Feel free to join the conversation and leave a comment as well.

  • Ray says:

    I just found this article.My apologies.They are beautiful fish.

  • admin says:

    Hi Ray,

    I’m glad you found the information on Discus Fish you were looking for. In addition to my above explanation on proper aquarium care for these gorgeous fish (yes, I agree, they are beautiful), let me also answer some of the questions you asked in the comment you posted on the my fish tanks page.

    1) Recommendations for specific Discus breeds:

    Most of the Discus breeds available to the aquarium hobby are relatively hardy. However, there are two categories of Discus varieties that don’t make for good beginner Discus.

    The first are the two are wild caught Discus. As I mention in the body of the article above, these fish are not only difficult to acclimate to the home aquarium, but also require water that very closely resembles that found in their natural environment.

    The second of the two are heavily bred specimens – I’m referring to fish, like the Snowflake Discus or White Diamond Discus, that have been selectively bred to accentuate particular features (in the above example, a completely white color).

    Although some may disagree with me on this point, it is my opinion that such fish have been far too rigorously bred (and, perhaps, inbred) to create a color variety at the expense of the breed’s health! While working with Discus at aquarium shops, I’ve observed that the heavily bred specimens were far less hardy and resistant to disease than the more common varieties.

    That said, most other breeds, such as the Turquoise, Red Turquoise, and Pigeon Blood Discus, make for great beginners’ Discus. They have been aquarium raised for generations (hence, they are used to aquarium conditions), yet are derived from a relatively large gene pool (making them far less delicate).
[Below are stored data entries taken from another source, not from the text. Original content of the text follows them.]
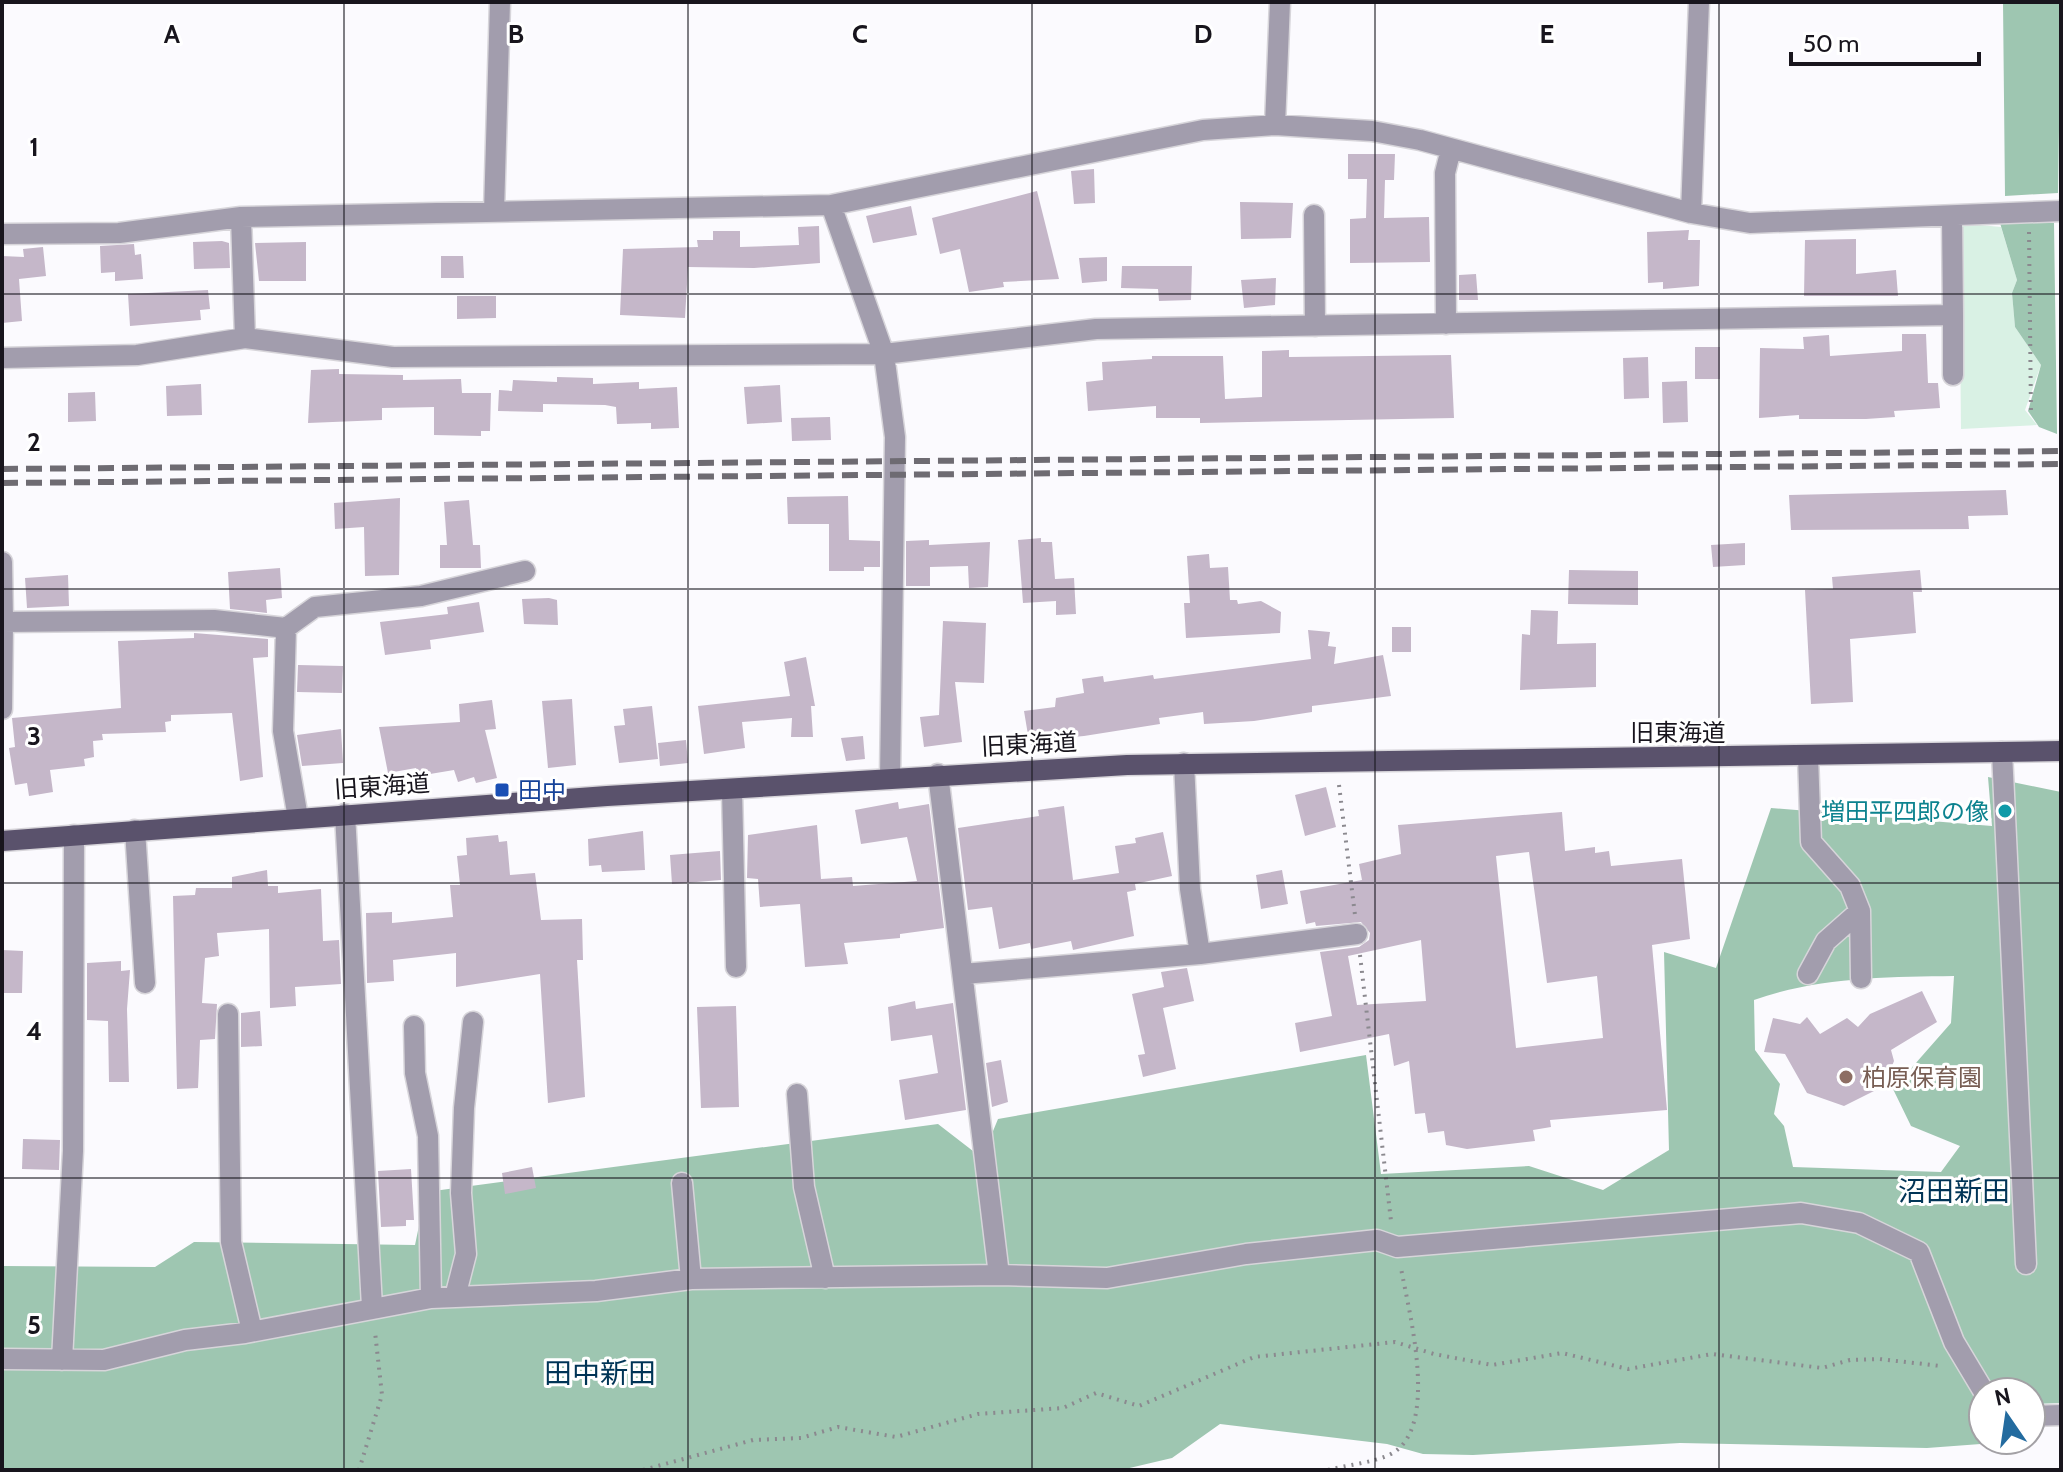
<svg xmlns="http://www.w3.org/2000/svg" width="2063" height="1472" font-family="Cabin,'Noto Sans JP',sans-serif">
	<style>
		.green { fill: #d9f1e4 }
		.forest { fill: #9ec6b1; fill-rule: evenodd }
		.building { fill: #c5b7c9; fill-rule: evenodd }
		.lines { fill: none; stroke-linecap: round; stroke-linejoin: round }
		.minor-casing { stroke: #d7d5da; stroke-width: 23 }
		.major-casing { stroke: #d7d5da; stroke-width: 23 }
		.path { stroke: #8b898f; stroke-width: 4; stroke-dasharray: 2 6; stroke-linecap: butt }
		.minor { stroke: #a29dad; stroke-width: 20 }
		.major { stroke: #5a526c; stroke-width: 20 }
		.rail { stroke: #6e6b72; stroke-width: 6; stroke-dasharray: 16 8; stroke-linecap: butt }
		.grid { fill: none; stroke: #18151d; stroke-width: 2; stroke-opacity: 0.55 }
		.transit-dot { fill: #1a4fb4; stroke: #fff; stroke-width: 3 }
		.culture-dot { fill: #0f9aa8; stroke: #fff; stroke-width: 3 }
		.education-dot { fill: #8d6e63; stroke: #fff; stroke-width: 3 }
		.labels { text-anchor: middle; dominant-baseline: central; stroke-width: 6; stroke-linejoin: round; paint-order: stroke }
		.street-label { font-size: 24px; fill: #18151d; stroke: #fff }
		.transit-label { font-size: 24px; fill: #164399; stroke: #fff; text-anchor: start }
		.culture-label { font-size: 24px; fill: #0d838f; stroke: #fff; text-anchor: end }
		.education-label { font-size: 24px; fill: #785e54; stroke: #fff; text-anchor: start }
		.quarter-label { font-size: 28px; fill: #003456; stroke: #fff }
		.grid-label { font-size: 26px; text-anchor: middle; font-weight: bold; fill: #18151d; stroke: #fff; stroke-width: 6; stroke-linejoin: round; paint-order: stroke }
	</style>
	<rect width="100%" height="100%" fill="#fbfafe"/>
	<path class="green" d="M1959 223 2001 227 2017 280 2012 293 2015 327 2041 365 2025 410 2037 425 1961 429Z"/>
	<path class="forest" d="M2003 2H2061L2058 193 2005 196Z
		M2000 223H2054L2057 434 2039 427 2028 411 2041 365 2015 327 2012 293 2017 280Z
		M1988 777 2061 792V1403L2031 1404V1392H1995L1978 1366 1983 1399V1440H1994V1443L1927 1448 1680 1443 1473 1455 1423 1454 1387 1444 1220 1424 1172 1458 1121 1470H2V1266L155 1267 194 1242 415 1245 426 1192 938 1124 982 1158 998 1119 1366 1055 1381 1174 1529 1166 1603 1190 1669 1150 1664 952 1716 968 1771 808 1992 826ZM1954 976 1951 1023 1893 1089 1911 1126 1960 1146 1941 1172 1793 1167 1784 1126 1774 1114 1780 1084 1755 1050 1754 1000C1819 977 1886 977 1954 976Z"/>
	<path class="building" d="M1348 154H1395L1394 180H1385L1384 218 1429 217 1430 262 1350 263V219L1366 218 1367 179H1348Z
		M1094 169 1095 203 1074 204 1071 171Z
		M1037 191 1059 279 1003 282 1004 287 969 292 960 249 940 254 932 218Z
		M1240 202 1293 203 1291 238 1241 239Z
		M911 206 917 235 873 243 866 216Z
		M819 226 820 263 754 268 688 267 685 318 620 315 623 249 698 247 697 240H713V231H740V247L799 245 798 227Z
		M1689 230 1688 240H1700L1699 286 1663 289V282L1648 283 1647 232Z
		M1856 239V274L1896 270 1898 296H1804L1805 240Z
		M222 241 229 243 230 268 194 269 193 242Z
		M306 242V281H259L255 243Z
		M134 244 135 255 141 254 143 279 115 281V272L101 273 100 246Z
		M43 247 46 276 19 279 22 321 2 323V256L24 257 23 249Z
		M441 256H463L464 278H441Z
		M1107 257V281L1082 283 1079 258Z
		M1122 266H1192L1191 300 1159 301 1158 289 1121 288Z
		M1476 274 1478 300H1459V275Z
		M1276 278 1275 305 1244 308 1241 280Z
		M208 290 210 309 200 310 201 320 130 326 128 294Z
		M457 296H496V318L457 319Z
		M1902 334H1926L1928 383H1938L1940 408 1894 411 1895 417 1866 419H1799V415L1759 418 1760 348 1804 349 1803 337 1829 335 1830 356 1902 351Z
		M1695 347H1720V379H1695Z
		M1289 350V357L1451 355 1454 418 1200 423V418H1156V406L1088 411 1086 382 1103 380 1102 362 1152 359V356H1223L1225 399 1262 397V351Z
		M1648 357 1649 398 1624 399 1623 358Z
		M339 369V374L403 375V380L461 379 462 393H491L490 431H481V436L434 435V407L382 408V420L308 423 311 370Z
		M557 377 593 378V384L639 382V389L677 387 679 428 651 429V423L617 424 616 407 605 405 543 404V412L498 411 499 390 512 391 513 380 557 382Z
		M1687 381 1688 422 1663 423 1662 382Z
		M201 384 202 415 167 416 166 386Z
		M780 385 782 422 747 424 744 387Z
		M95 392 96 421 68 422V393Z
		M830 417 831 440 792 441 791 418Z
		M2006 490 2008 515 1968 516 1969 529 1791 530 1789 495Z
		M848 496 849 540 880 541V567H864V571H829V524H788L787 497Z
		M400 498 399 575 365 576 364 527 335 529 334 503Z
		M469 500 473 545H480L481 568H440V545H447L444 502Z
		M1041 538V542H1052L1055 579 1074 578 1076 614 1056 615V601L1023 603 1018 540Z
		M929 540V545L990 542 988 587 969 588 968 566 930 567V586H906V541Z
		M1745 543V565L1713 567 1711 545Z
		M1209 554 1210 568 1228 567 1230 600H1237L1238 604 1261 601 1281 612 1280 633 1186 638 1184 603H1190L1187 556Z
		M280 568 282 598 266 600 267 613 230 609 228 572Z
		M1569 570 1638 571V605L1568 604Z
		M1920 570 1922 592H1913L1916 633 1850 639 1853 702 1811 704 1805 590 1833 589 1832 577Z
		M68 575 69 606 27 608 25 578Z
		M549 598 557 600 558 625 524 624 522 599Z
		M479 602 484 632 430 640 431 649 385 655 380 622 448 614 447 607Z
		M1531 610 1558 611 1557 644 1596 643V687L1520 690 1522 634 1530 635Z
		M943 621 986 623 984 683 955 682 962 742 924 747 920 717 939 715Z
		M1392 627H1411V652H1392Z
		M1308 630 1330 632 1328 646 1336 647 1334 664 1383 655 1391 696 1312 706V712L1254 721 1204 724 1203 712 1159 718 1160 724 1084 736 1029 741 1024 711 1055 707 1056 698 1084 693 1082 679 1103 676 1104 682 1153 675 1154 679 1311 659Z
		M194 633 268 639V657L253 658 263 777 240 781 232 713 171 715V721L165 722 166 732 102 734 103 740 93 741 94 757 84 759 85 766 50 770 53 792 29 796 27 783 15 785 9 748 15 747 12 718 121 708 118 641 194 638Z
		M806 657 815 706H811L813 737H791L792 718 742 722 745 748 704 754 698 706 790 696 784 662Z
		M298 665 343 666 342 693 297 692Z
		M572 699 576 765 548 768 542 701Z
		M492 700 496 729 485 730 497 778 476 783 474 777 458 782 454 770 418 776 416 768 388 773 379 727 460 722 459 704Z
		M652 706 658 759 619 763 614 726 625 725 623 709Z
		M341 729 343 763 302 766 297 735Z
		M863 736 865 759 846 761 841 738Z
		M686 740 688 763 660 766 658 743Z
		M1326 787 1336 827 1305 836 1295 795Z
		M898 802 899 809 929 804 944 928 900 934V938L844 943 848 964 805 967 800 904 760 907 758 879 747 878 748 835 817 825 821 879 852 877 853 886 917 881 907 837 861 844 855 810Z
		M1064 806 1073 880 1119 873 1115 846 1136 843 1135 838 1163 832 1172 876 1135 884 1136 890 1127 892 1134 936 1073 950 1071 941 1031 949 1030 943 999 949 992 907 968 910 958 828 1039 816 1038 810Z
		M1562 812 1565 851 1595 847V853L1609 851 1611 866 1682 859 1690 939 1652 945 1667 1110 1550 1120 1551 1127 1533 1130 1535 1141 1467 1149 1446 1145 1444 1131 1428 1133 1425 1113 1415 1114 1409 1061 1394 1066 1389 1034 1300 1052 1295 1023 1332 1016 1320 952 1359 947 1369 940 1370 933 1361 922 1316 926 1315 922 1306 924 1300 891 1362 880 1359 864 1401 854 1398 825ZM1529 852 1547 983 1597 976 1603 1038 1516 1048 1496 856ZM1421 940 1426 1001 1357 1005 1348 956Z
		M643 831 645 870 602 872 601 865 589 866 588 839Z
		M498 835 499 842 507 841 510 875 535 873 541 920 582 919 583 960H577L585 1097 548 1103 540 974 456 987V953L393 960 394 981 367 983 366 913 392 912V923L453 917 450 885H460L457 856 467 855 466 838Z
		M720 851 721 880 672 884 670 855Z
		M267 870 268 886H278V893L321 889 323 941 339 940 341 984 295 987 296 1006 270 1008 269 929 217 933 219 956 205 958 202 1003 217 1004 215 1039 200 1040 198 1088 177 1089 173 896 195 895 196 888H232V877Z
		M1282 870 1288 904 1261 909 1256 875Z
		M2 950 23 951 22 993H2Z
		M121 961V971L130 970 127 1009 129 1082H109L108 1021 87 1020V963Z
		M1187 968 1194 1001 1163 1008 1176 1069 1143 1077 1138 1055 1145 1054 1132 994 1164 987 1161 972Z
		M1922 991 1937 1022 1891 1050 1894 1061 1884 1086 1844 1106 1807 1093 1785 1054 1764 1052 1773 1018 1800 1024 1807 1017 1820 1034 1847 1018 1858 1027 1870 1014Z
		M915 1001 916 1009 953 1003 966 1110 905 1120 899 1080 938 1073 932 1035 891 1041 888 1007Z
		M736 1006 739 1107 701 1108 697 1007Z
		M260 1011 262 1046 241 1047V1013Z
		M1001 1060 1008 1102 992 1107 986 1063Z
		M23 1139 60 1140 59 1170 22 1169Z
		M532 1167 536 1188 505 1194 502 1173Z
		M411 1169 414 1220H406V1226L381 1227 378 1171Z"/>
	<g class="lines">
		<defs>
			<path id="minor" d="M1275 125 1280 2
				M831 205 884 354 895 437 890 779
				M494 212 500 2
				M1691 213 1699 2
				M1314 215 1315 326
				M241 217 245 338
				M2 234 119 233 241 217 831 205 1203 130 1275 125 1372 131 1420 140 1691 213 1750 223 2061 211
				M1953 315V375
				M1446 324 1445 173 1451 149
				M2 358 137 355 245 338 393 357 884 354 1096 329 1953 315 1952 216
				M2 562 3 622 214 620 286 628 315 607 421 596 525 571
				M286 628 283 731 298 818
				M2 709 3 622
				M2002 752 2026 1264
				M1808 756 1811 842 1850 886 1860 911 1861 978
				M1184 763 1190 889 1200 954
				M938 774 999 1275
				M732 790 736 967
				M345 814 372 1307
				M135 830 145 983
				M963 974 1200 954 1357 934
				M1808 974 1826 941 1860 911
				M228 1014 231 1242 252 1331
				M414 1026 415 1073 428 1136 431 1298
				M797 1094 804 1187 825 1278
				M682 1183 691 1279
				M455 1297 466 1254 461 1193 464 1108 473 1022
				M2 1359 104 1360 185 1340 245 1333 431 1298 596 1291 691 1279 999 1275 1107 1278 1246 1254 1377 1240 1397 1247 1801 1213 1859 1223 1919 1252 1954 1342 1984 1392
				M62 1360 73 1151 74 835
				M2031 1416 2061 1415"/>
			<path id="major" d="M2 841 607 796 1127 765 2061 751"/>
		</defs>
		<use href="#minor" class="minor-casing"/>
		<use href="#major" class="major-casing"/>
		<path class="path" d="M2029 232 2031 415
			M1339 785 1355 915
			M1360 955 1391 1221
			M359 1470 382 1395 375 1332
			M643 1470 753 1440 801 1438 838 1427 896 1437 978 1414 1063 1408 1096 1393 1139 1406 1254 1357 1395 1342 1434 1354 1492 1365 1562 1353 1628 1369 1712 1354 1822 1368 1850 1360 1879 1359 1941 1366
			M1328 1470C1347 1465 1371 1463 1389 1455 1441 1431 1409 1313 1401 1268"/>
		<use href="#minor" class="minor"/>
		<use href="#major" class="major"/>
		<path class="rail" d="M2 469 2061 451
			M2 483 2061 464"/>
	</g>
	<path class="grid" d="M344 2V1470M688 2V1470M1032 2V1470M1375 2V1470M1719 2V1470M2 294H2061M2 589H2061M2 883H2061M2 1178H2061"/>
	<rect class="transit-dot" x="494" y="782" width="16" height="16" rx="4"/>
	<circle class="culture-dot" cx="2005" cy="811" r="8"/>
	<circle class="education-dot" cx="1846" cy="1077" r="8"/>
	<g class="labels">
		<g class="street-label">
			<text x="1678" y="732">旧東海道</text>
			<text transform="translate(1029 744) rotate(-3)">旧東海道</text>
			<text transform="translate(382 786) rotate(-4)">旧東海道</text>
		</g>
		<g class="transit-label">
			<text x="518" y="790">田中</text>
		</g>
		<g class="culture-label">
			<text x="1989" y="811">増田平四郎の像</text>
		</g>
		<g class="education-label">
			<text x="1862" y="1077">柏原保育園</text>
		</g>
		<g class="quarter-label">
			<text x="1954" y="1191">沼田新田</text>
			<text x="600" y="1373">田中新田</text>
		</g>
	</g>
	<g class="grid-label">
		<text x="172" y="43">A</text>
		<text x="516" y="43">B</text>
		<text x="860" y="43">C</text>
		<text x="1203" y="43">D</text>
		<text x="1547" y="43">E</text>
		<text x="34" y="156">1</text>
		<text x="34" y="451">2</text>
		<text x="34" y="745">3</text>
		<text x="34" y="1040">4</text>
		<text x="34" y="1334">5</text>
	</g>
	<rect width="2063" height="1472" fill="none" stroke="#18151d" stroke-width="8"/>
	<g transform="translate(2007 1416) rotate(347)"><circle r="38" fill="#ffffff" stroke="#a3a1a5" stroke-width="2"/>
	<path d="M0-6L14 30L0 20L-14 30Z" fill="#236b9f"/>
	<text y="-12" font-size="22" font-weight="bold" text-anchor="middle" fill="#18151d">N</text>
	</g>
	<path d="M1791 52v12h188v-12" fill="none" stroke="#18151d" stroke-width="4"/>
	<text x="1803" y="52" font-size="24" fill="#18151d" stroke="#ffffff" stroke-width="6" paint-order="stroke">50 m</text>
</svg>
    2) Should you keep Discus in schools or pairs:

    If your aquarium can accommodate a reasonably sized group of 7 or more Discus –at least a 90 gallon (340 liter) aquarium – I say go for it. Otherwise, I recommend keeping Discus in pairs in order to circumvent their tendencies to enforce a rigid pecking order which will take its toll on the more shy specimens in smaller groups.

    Finally, having a good Discus breeder in your area is a wonderful thing. That’s great news! When you go to pick up your fish, be sure to ask him or her many questions and even ask for the fish to be fed in front of you to help you determine their health.

    Hope this information helps.

    Wishing you the best of luck with your new fish,

  • tony breslin says:

    Hi ,
    thanks for the valuable info—-max size ? some say 6″ some 8″
    I’ve even heard 10″ –can they begrown on to be really big ?

    Tony Breslin

  • admin says:

    Hi Tony,

    Sorry for the late reply.

    Most Discus Fish will grow to about 8 inches provided that they are fed a healthy diet and given a clean aquarium environment. If you want to grow them big, make sure that they stay healthy. Also, I’ve noticed that females seem to stop growing shortly after they begin to breed (though I’m basing this solely on my own observations and on those of my friends).

    That said, I’ve seen one group of imported wild-caught discus that seemed to tip the scales so to speak! I can’t say for sure how big they were, but I wouldn’t be surprised if they were larger than 8 inches.